— Очень рад, — сказал Андрей Шамин, — очень рад. Спасибо.
Три года назад он работал учителем в глухой деревушке. Видимо, его еще помнили. Впрочем, должны были помнить, ибо областная газета, в которой он теперь работал, иногда писала об этой деревне, и имя Андрея Шамина мелькало на полосах.
— Хотелось бы встретиться, Андрей Петрович, — настойчиво проворковал баритон. — Тут кое-что для вас у меня…
— Сейчас или вообще? — спросил Шамин. — Если сейчас, то никак: горячее время. — И засмеялся как мог учтивее.
— Ну, Андрей Петрович, голубчик, вырвитесь на пять минут, — попросил баритон и вроде бы тоже засмеялся очень дружески. — Я ведь, знаете, в двух шагах от вас, в гостинице, уж не откажите…
— Ладно, заходите, — согласился Шамин.
— Андрей Петрович, — сказал баритон смущенно, — видите ли… у меня этот… жарок… Боюсь выходить. Убедительно прошу вас…
В условленное время Шамин был в вестибюле гостиницы. Вестибюль был пустынен. По лестнице медленно сходил человек лет сорока в отличном костюме, невысокий, плотный, в безукоризненной белой сорочке под черным галстуком, розовощекий, мягко потирающий руки, настороженный, улыбающийся. Не деревенский, не деревенский…
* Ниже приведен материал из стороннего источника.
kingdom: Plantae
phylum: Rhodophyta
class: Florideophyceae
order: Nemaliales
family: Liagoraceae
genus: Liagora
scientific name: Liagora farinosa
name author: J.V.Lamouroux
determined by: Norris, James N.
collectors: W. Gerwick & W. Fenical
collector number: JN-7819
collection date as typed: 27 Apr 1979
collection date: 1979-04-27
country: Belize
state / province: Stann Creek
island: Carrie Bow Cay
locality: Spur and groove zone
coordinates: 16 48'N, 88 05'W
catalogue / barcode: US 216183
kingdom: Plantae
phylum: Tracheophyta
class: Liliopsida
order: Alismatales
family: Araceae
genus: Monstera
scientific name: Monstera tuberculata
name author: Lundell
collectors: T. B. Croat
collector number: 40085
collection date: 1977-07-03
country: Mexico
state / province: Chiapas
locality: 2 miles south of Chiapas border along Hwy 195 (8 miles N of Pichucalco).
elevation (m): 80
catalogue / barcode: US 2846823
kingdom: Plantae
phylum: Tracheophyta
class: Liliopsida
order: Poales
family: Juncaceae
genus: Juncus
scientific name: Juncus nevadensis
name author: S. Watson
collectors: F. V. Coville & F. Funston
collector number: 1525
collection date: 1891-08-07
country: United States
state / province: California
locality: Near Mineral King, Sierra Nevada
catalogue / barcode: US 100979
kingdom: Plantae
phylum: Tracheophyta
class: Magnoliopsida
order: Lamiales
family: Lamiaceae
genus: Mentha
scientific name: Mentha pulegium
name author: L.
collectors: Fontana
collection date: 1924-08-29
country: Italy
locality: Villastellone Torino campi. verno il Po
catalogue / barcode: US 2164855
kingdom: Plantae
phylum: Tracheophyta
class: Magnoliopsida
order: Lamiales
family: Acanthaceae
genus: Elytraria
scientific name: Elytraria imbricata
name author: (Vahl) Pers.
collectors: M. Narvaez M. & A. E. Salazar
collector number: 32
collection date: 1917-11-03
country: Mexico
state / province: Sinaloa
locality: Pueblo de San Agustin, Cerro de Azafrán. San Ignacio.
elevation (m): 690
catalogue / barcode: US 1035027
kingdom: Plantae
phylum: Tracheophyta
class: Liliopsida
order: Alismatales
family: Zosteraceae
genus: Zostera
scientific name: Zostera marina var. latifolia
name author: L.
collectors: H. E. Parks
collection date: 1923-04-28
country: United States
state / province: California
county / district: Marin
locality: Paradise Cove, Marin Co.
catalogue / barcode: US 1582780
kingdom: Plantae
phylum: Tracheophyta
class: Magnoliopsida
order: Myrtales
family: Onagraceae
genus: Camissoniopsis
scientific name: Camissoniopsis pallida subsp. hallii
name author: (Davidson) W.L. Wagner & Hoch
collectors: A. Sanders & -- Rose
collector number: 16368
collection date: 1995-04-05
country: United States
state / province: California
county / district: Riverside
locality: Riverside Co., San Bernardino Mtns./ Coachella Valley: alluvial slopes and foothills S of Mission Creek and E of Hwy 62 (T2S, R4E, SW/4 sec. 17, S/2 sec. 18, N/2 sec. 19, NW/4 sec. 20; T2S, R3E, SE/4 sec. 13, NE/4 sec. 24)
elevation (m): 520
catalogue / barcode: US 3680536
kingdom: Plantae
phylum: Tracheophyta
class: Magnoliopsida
— Андрей Петрович? — И протянул сильную горячую ладонь. — Сергей Яковлевич Лобанов. Поднимемся ко мне.— И, не ожидая согласия, отправился вверх по лестнице.
Идти молча было неловко, поэтому Шамин спросил:
— Ну как там все? Что у вас там?..
Сергей Яковлевич покивал улыбчиво, но не ответил.
При их появлении дежурная по этажу почему-то поднялась со своего места, и не успели они подойти к ней, а она уже протягивала ключ от номера.
Шамину показалось, что редакция, из которой он только что вышел, теперь где-то далеко, в другой жизни.
Номер был маленький, аккуратный, нежилой. Никаких посторонних предметов, если не считать небогатого пальто Сергея Яковлевича.
— Ну вот, — сказал Сергей Яковлевич, — располагайтесь. Раздевайтесь, можно повесить сюда…
— Раздеваться я не буду, так как времени у меня в обрез, — сказал Андрей и развалился в кресле. — Так что же вы мне хотели рассказать о моих бывших сослуживцах? Как они там?..
— Нет уж, Андрей Петрович, — с мягкой настойчивостью сказал хозяин номера, — вы уж разденьтесь, пожалуйста, — и улыбнулся по-дружески, — а то выйдете, простудитесь… Давайте ваше пальто, вот так…
Он медленно повесил пальто Шамина на вешалку, затем подошел к двери и повернул ключ.
— Это чтобы нам не мешали, — пояснил он, затем неторопливо устроился в соседнем кресле и протянул Шамину красную книжечку…
— Я уже догадался, — сказал Андрей сухими губами. — Не понимаю, к чему эта таинственность? Как будто нельзя проще…
— Да можно, Андрей Петрович, можно, конечно, можно, — сказал Лобанов мягко, — вы после все поймете… Простите меня за маленький обман, но это в ваших интересах… Все своим чередом, как говорится, — и вдруг стал похож на маминого брата Михаила. Не сводя с Шамина внимательных глаз, сказал: — Просто хочу с вами побеседовать…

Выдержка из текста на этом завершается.